Intellectuals of the May-Fourth period who opposed Confucius and filial piety like Hu Shih, Lu Hsün, Chen Duxiu, and Wu Yu went only so far as to see the inhuman side of filial piety and its moral constraints. They missed the more important point that filial piety—the government imposed burden— is a form of vast economic deprivation.

That imposed burden is not just moral constraint on the people, it's also a mean to eliminate human nature, and most importantly, a form of a double economic deprivation. If great thinkers of a century ago failed to see it in this light, then how could we expect the ordinary people to realize it?

Being severely deprived economically because of the government imposed obligations to support both their parents and their young, the Chinese people have lower life expectancy on average.

This burden of filial piety is more of a harm to the people's dignity than a moral constraint.

To this day, we can still see brainless People's representatives like Zhao Chao who proposes that children should give three percents of their income to their parents as pensions. And so that the government can be freed from its responsibility to care for the elderly. Ridiculous People's representatives like Zhao are more than just a few in China I'm afraid.

Third: Patriotism is the last refuge of a scoundrel. This famous saying of Samuel Johnson is the perfect sentence to describe Cai Mingchao. If his refusal to pay for the animal head sold to him in an auction was his personal behavior alone, he should not have said that to be an act of patriotism.

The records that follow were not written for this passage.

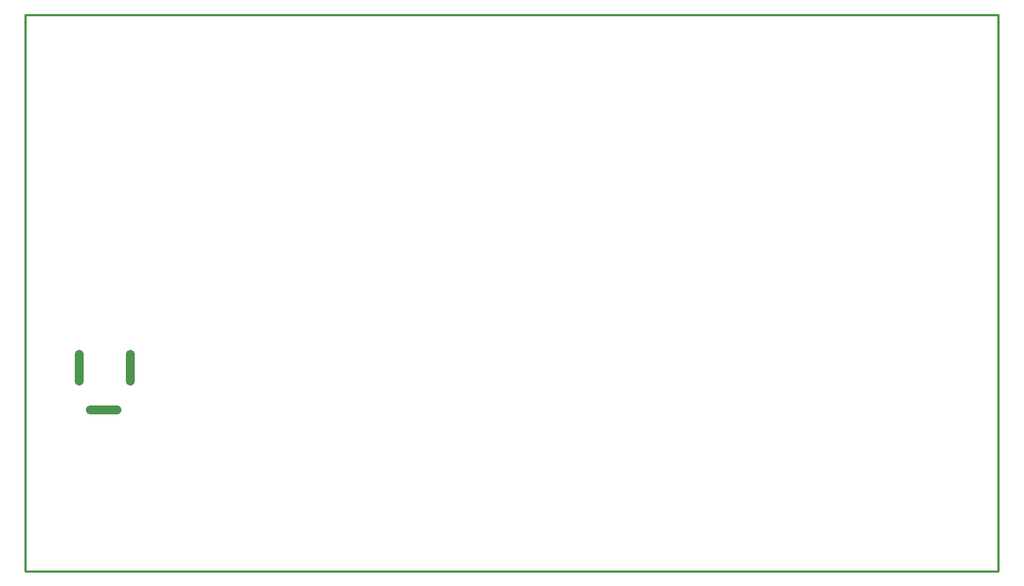
<source format=gko>
%FSAX24Y24*%
%MOIN*%
G70*
G01*
G75*
G04 Layer_Color=16711935*
%ADD10C,0.0100*%
%ADD11R,0.1378X0.0748*%
%ADD12R,0.1732X0.0866*%
%ADD13O,0.0276X0.0984*%
%ADD14R,0.0118X0.0591*%
%ADD15R,0.0591X0.0118*%
%ADD16C,0.0394*%
%ADD17R,0.0472X0.0532*%
%ADD18R,0.0532X0.0472*%
%ADD19R,0.1969X0.2756*%
%ADD20R,0.0551X0.0472*%
%ADD21R,0.0472X0.0551*%
%ADD22R,0.0787X0.0571*%
%ADD23R,0.0591X0.0315*%
%ADD24R,0.0177X0.0453*%
%ADD25C,0.0300*%
%ADD26C,0.0120*%
%ADD27C,0.0591*%
%ADD28C,0.0787*%
%ADD29C,0.0472*%
%ADD30C,0.0650*%
%ADD31C,0.0630*%
%ADD32R,0.0787X0.0787*%
%ADD33C,0.0600*%
%ADD34R,0.0728X0.0728*%
%ADD35C,0.0728*%
%ADD36C,0.1161*%
%ADD37C,0.1043*%
%ADD38C,0.0591*%
%ADD39R,0.0591X0.0591*%
%ADD40R,0.0650X0.0650*%
%ADD41C,0.0984*%
%ADD42R,0.0984X0.0984*%
%ADD43R,0.0591X0.0591*%
%ADD44C,0.1181*%
%ADD45R,0.0591X0.0591*%
%ADD46O,0.1890X0.0787*%
%ADD47O,0.0787X0.1890*%
%ADD48C,0.0240*%
%ADD49R,0.0906X0.0906*%
%ADD50R,0.1634X0.0374*%
%ADD51R,0.3701X0.3228*%
%ADD52O,0.0236X0.0906*%
%ADD53R,0.0374X0.0335*%
%ADD54O,0.0709X0.0177*%
%ADD55O,0.0866X0.0236*%
%ADD56C,0.0200*%
%ADD57C,0.0079*%
%ADD58C,0.0050*%
%ADD59C,0.0098*%
%ADD60C,0.0236*%
%ADD61C,0.0039*%
%ADD62C,0.0080*%
%ADD63C,0.0059*%
%ADD64R,0.1614X0.0748*%
%ADD65R,0.1458X0.0828*%
%ADD66R,0.1812X0.0946*%
%ADD67O,0.0356X0.1064*%
%ADD68R,0.0198X0.0671*%
%ADD69R,0.0671X0.0198*%
%ADD70C,0.0474*%
%ADD71R,0.0552X0.0612*%
%ADD72R,0.0612X0.0552*%
%ADD73R,0.2049X0.2836*%
%ADD74R,0.0631X0.0552*%
%ADD75R,0.0552X0.0631*%
%ADD76R,0.0867X0.0651*%
%ADD77R,0.0671X0.0395*%
%ADD78R,0.0257X0.0533*%
%ADD79C,0.0671*%
%ADD80C,0.0867*%
%ADD81C,0.0552*%
%ADD82C,0.0730*%
%ADD83C,0.0710*%
%ADD84R,0.0867X0.0867*%
%ADD85C,0.0680*%
%ADD86R,0.0808X0.0808*%
%ADD87C,0.0808*%
%ADD88C,0.1241*%
%ADD89C,0.1123*%
%ADD90C,0.0671*%
%ADD91R,0.0671X0.0671*%
%ADD92R,0.0730X0.0730*%
%ADD93C,0.1064*%
%ADD94R,0.1064X0.1064*%
%ADD95R,0.0671X0.0671*%
%ADD96C,0.1261*%
%ADD97R,0.0671X0.0671*%
%ADD98O,0.1970X0.0867*%
%ADD99O,0.0867X0.1970*%
%ADD100C,0.0320*%
%ADD101R,0.0986X0.0986*%
%ADD102R,0.1714X0.0454*%
%ADD103R,0.3781X0.3308*%
%ADD104O,0.0316X0.0986*%
%ADD105R,0.0454X0.0415*%
%ADD106O,0.0789X0.0257*%
%ADD107O,0.0946X0.0316*%
%ADD108C,0.0394*%
D10*
X020000Y013850D02*
Y038900D01*
X063800D01*
Y013850D02*
Y038900D01*
X020000Y013850D02*
X063800D01*
D108*
X022421Y022409D02*
Y023591D01*
X024704Y022409D02*
Y023591D01*
X022933Y021110D02*
X024114D01*
M02*

</source>
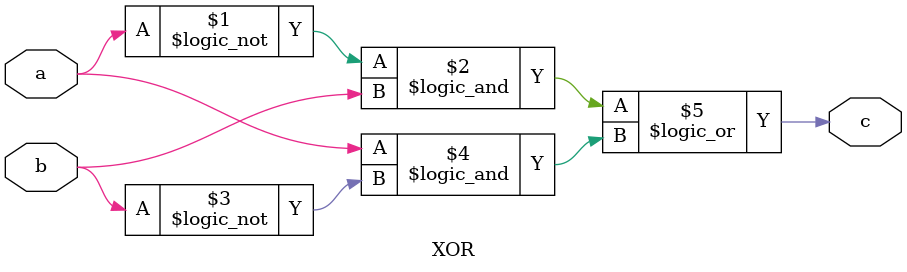
<source format=v>
module XOR(output c, input a, input b);
    assign
        c = (!a && b) || (a && !b);
endmodule
</source>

But then who can say for sure who or what is behind Cai Mingchao's foul play? If it were Cai's personal action, he would not have said it in an arrogant manner like this.

China Poly Group Corporation, a military subsidiary known for its lack of respect to other—a fact that Premier Wen Jiabao should have come to realize from his Sichuan earthquake relief work, is the chief patronage of Special Funds for Rescuing Chinese Cultural Relics Lost Overseas (中华抢救流失海外文物专项基金), to which Cai is a consultant.

The Poly Group has, apart from its other mindless expenditure, spent huge amount of money to purchase quite a few animal heads (two of which were a gift from Macao tycoon Stanley Ho). And much of the money belonging to the Special Funds was in fact taxpayers' money, as it has the backing of the Ministry of Finance.

It is sad that animal heads are lost overseas. But the way to solve this should be through modern means that is civil and proper, and not resort to inciting patriotic sentiment in the people and bringing the whole thing to the level of national pride.

We need to remember the many evil deeds, and those interests that cannot see light are done in the name patriotism in China. This auction fiasco is just another example. For the common people, they should start loving themselves, and then they should think how many cultural relics have been destroyed since 1949, how many of them stolen and became private belongings of the leaders. Why don't we start from bringing these to light and indulge ourselves in the patriotic trap laid by those care only about their personal gains?

Why don't you ask yourself this: yesterday you were still a patriot, today you woke up and found yourself died from “eluding the cat” because you had been arrested for no reasons? Do you love your country so much while you couldn't care less about yourself? Then let me be blunt: you do have the spirit of sacrifice. You've asked for your own death.

I cannot say what is the most important thing in life. I only know that there are priorities. For us ordinary citizens, the most important thing is to live quality life with dignity. And what keeps us from doing that is not foreign enemies blown out of proportion by the authorities, it is the authorities themselves. The authorities incite the patriotic sentiment in you is because in so doing they can deprive you of your interests more conveniently.